2014/07/11

Interview Tales I - The Bathtub Curve

I've been to a few interviews recently, most of which have been bizarrely enjoyable affairs where I've had the opportunity to discover much about how things work elsewhere. However, I recently went to an interview for an organisation which has suffered some pretty high profile  system failures recently which I timidly pointed out; hoping not to offend. The response was, in my view, both arrogant and ignorant - perhaps I did offend...

I was informed; rather snootily, that this incident was a one-off having occurred just once in the 15+ year experience of the interviewer and couldn't happen again. Humm... I raised the point having worked on a number of technology refresh projects and being familiar with the Bathtub Curve (shown below - image courtesy of Engineering Statistics Handbook).

bathtub2

What this shows is how during the early life of a system failures are common (new build, many defects etc.). Things then settle down to a fairly stable; but persistent, level of failures for the main life of the system before things start to wear out and the number of incidents increases again - ultimately becoming catastrophic.

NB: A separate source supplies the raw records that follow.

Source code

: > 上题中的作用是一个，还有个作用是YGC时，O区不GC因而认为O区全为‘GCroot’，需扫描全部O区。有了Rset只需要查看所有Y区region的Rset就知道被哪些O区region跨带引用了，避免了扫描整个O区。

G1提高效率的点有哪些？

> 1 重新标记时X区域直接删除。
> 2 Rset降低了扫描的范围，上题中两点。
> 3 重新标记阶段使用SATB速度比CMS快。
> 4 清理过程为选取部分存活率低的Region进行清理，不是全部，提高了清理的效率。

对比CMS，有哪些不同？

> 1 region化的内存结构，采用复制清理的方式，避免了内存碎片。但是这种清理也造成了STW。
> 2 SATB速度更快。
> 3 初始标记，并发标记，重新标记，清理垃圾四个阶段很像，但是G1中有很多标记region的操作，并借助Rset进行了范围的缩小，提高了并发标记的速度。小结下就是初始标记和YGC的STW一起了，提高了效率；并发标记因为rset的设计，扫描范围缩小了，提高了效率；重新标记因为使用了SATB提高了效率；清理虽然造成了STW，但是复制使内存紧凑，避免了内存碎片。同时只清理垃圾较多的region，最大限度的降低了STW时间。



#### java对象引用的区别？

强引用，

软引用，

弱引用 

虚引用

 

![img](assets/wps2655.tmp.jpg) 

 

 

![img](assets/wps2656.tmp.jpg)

This is kind of obvious for mechanical devices (cars and the like) but perhaps not so much for software. I still have an old '80s book on software engineering which states that "software doesn't decay!". However, as pointed out previously, software is subject to change from a variety of sources, change brings decay and decay increases failure rates. Bathtub curve applies.

Now the reason I mentioned the failure in the first place was because the press I had read pointed towards a combination of ageing systems and complex integration solutions holding things together. I was therefore expecting an answer along the lines of "yes, we need to work to make sure it doesn't happen again" and "that's why we're hiring because we need to address these issues". This could then lead on and I could relate my experiences on refresh projects, hurrah!... It didn't work out like that even though it did seem that the raison d'ĂȘtre behind the role itself was precisely because they didn't have a good enough grip on the existing overall IT environment.

It's entirely possible that the interviewer is correct (or gets lucky). However, given there has actually been a couple of such incidents at the same organisation recently - two individually unique issues of course - I'm kind of suspicious that what they're actually seeing is the start of the ramp up in incidents that is typified by the Bathtub Curve. Time will tell.

I wasn't offered the job, but then again, I didn't want it either so I think we're happy going our separate ways.